Why SSO integration matters
SSO provides centralized access control, automatic user provisioning and deprovisioning, role-based permissions, and compliance with enterprise identity policies. Without SSO, you manage user access manually, permissions drift over time, and offboarded employees retain access.
SSO integration is critical for teams with 20+ users, multiple departments, or compliance requirements (SOC 2, ISO 27001).
Integration steps
1. Configure SAML or OIDC with your identity provider
Use SAML 2.0 or OIDC to connect the agent platform to your identity provider (Okta, Azure AD, Google Workspace). Configure SSO settings in your identity provider and in the agent platform. Test login flow before enforcing SSO for all users.
2. Map SSO groups to agent platform roles
Map your identity provider groups to agent platform roles (admin, department lead, viewer). For example, map "Engineering" group to "Admin" role, "Sales Managers" group to "Department Lead" role. When users are added to or removed from groups, their permissions update automatically.
3. Enable Just-in-Time provisioning
Just-in-Time (JIT) provisioning creates user accounts automatically when users log in via SSO for the first time. This eliminates manual account creation and ensures all users authenticate via SSO.
4. Configure automatic deprovisioning
When a user is removed from your identity provider, automatically revoke their access to the agent platform. Optionally, pause or disable agents owned by offboarded users.

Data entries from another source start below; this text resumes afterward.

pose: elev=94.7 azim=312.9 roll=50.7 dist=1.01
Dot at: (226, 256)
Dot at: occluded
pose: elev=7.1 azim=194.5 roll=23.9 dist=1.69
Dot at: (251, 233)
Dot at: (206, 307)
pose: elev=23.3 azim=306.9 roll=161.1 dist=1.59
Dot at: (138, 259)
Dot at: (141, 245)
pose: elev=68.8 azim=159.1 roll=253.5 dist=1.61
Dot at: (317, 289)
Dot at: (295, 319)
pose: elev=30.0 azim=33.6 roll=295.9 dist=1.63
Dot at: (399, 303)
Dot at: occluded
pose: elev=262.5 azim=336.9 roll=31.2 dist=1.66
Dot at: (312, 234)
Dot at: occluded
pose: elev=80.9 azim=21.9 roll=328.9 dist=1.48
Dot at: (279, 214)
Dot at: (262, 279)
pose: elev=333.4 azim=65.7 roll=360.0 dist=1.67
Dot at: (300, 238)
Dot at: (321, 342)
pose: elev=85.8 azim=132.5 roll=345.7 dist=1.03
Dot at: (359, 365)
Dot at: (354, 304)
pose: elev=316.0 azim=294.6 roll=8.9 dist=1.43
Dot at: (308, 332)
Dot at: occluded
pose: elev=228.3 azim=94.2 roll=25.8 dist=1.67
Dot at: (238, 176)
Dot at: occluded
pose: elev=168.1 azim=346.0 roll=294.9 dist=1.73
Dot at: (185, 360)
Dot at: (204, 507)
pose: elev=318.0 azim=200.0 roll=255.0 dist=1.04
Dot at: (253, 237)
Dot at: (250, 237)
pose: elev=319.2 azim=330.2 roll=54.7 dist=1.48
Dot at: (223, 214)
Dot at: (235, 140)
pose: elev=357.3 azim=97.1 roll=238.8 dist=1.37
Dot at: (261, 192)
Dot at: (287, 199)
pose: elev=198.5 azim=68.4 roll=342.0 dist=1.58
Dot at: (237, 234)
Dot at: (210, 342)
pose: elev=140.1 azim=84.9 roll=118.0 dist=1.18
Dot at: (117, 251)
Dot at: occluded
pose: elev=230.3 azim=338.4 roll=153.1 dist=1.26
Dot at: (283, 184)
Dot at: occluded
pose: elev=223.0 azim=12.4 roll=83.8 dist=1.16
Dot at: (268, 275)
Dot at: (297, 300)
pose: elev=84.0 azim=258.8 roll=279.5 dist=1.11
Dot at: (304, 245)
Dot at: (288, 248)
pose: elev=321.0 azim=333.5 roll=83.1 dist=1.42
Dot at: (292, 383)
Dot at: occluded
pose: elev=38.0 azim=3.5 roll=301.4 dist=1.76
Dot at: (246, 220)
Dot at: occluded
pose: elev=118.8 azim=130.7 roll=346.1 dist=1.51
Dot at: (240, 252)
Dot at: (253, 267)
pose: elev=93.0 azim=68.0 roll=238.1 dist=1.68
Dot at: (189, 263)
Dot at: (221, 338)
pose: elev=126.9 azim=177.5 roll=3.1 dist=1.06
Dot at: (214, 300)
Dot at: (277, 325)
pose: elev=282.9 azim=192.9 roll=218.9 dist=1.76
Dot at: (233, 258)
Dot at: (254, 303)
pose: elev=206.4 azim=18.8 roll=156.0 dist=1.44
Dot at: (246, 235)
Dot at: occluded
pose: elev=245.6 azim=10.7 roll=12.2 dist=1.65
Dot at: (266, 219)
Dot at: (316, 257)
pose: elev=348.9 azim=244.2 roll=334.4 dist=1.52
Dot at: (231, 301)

5. Enforce SSO-only access
Disable email/password authentication and require SSO for all users. This ensures centralized access control and prevents users from bypassing SSO with local accounts.
6. Test SSO integration before rollout
Test login, group mapping, provisioning, and deprovisioning before enforcing SSO for all users. Verify that users can log in, their roles are correct, and offboarded users lose access immediately.
Best practices
- Map SSO groups to roles automatically. Automatic group mapping eliminates manual permission management and prevents drift.
- Enable Just-in-Time provisioning. Eliminate manual account creation by creating accounts automatically on first SSO login.
- Configure automatic deprovisioning. When users are removed from your identity provider, revoke access immediately.
- Enforce SSO-only access for compliance. Disable email/password authentication to ensure all access goes through SSO.
- Test thoroughly before rollout. Verify login, group mapping, provisioning, and deprovisioning work correctly.
Frequently asked questions
Can agents use SSO credentials to access external systems?
No. Agents use service accounts or OAuth connections to access external systems. SSO controls who can manage agents, not how agents authenticate to external systems.
What happens when a user is removed from SSO?
They immediately lose access to the agent platform. Their agents continue running unless you configure automatic deprovisioning to pause agents when users are removed.
Can we map SSO groups to agent permissions?
Yes. Map SSO groups to roles (admin, department lead, viewer). When users are added to or removed from groups, their permissions update automatically.
Do we need SSO for small teams?
No. SSO is valuable for teams with 20+ users, multiple departments, or compliance requirements. Smaller teams can use email/password authentication.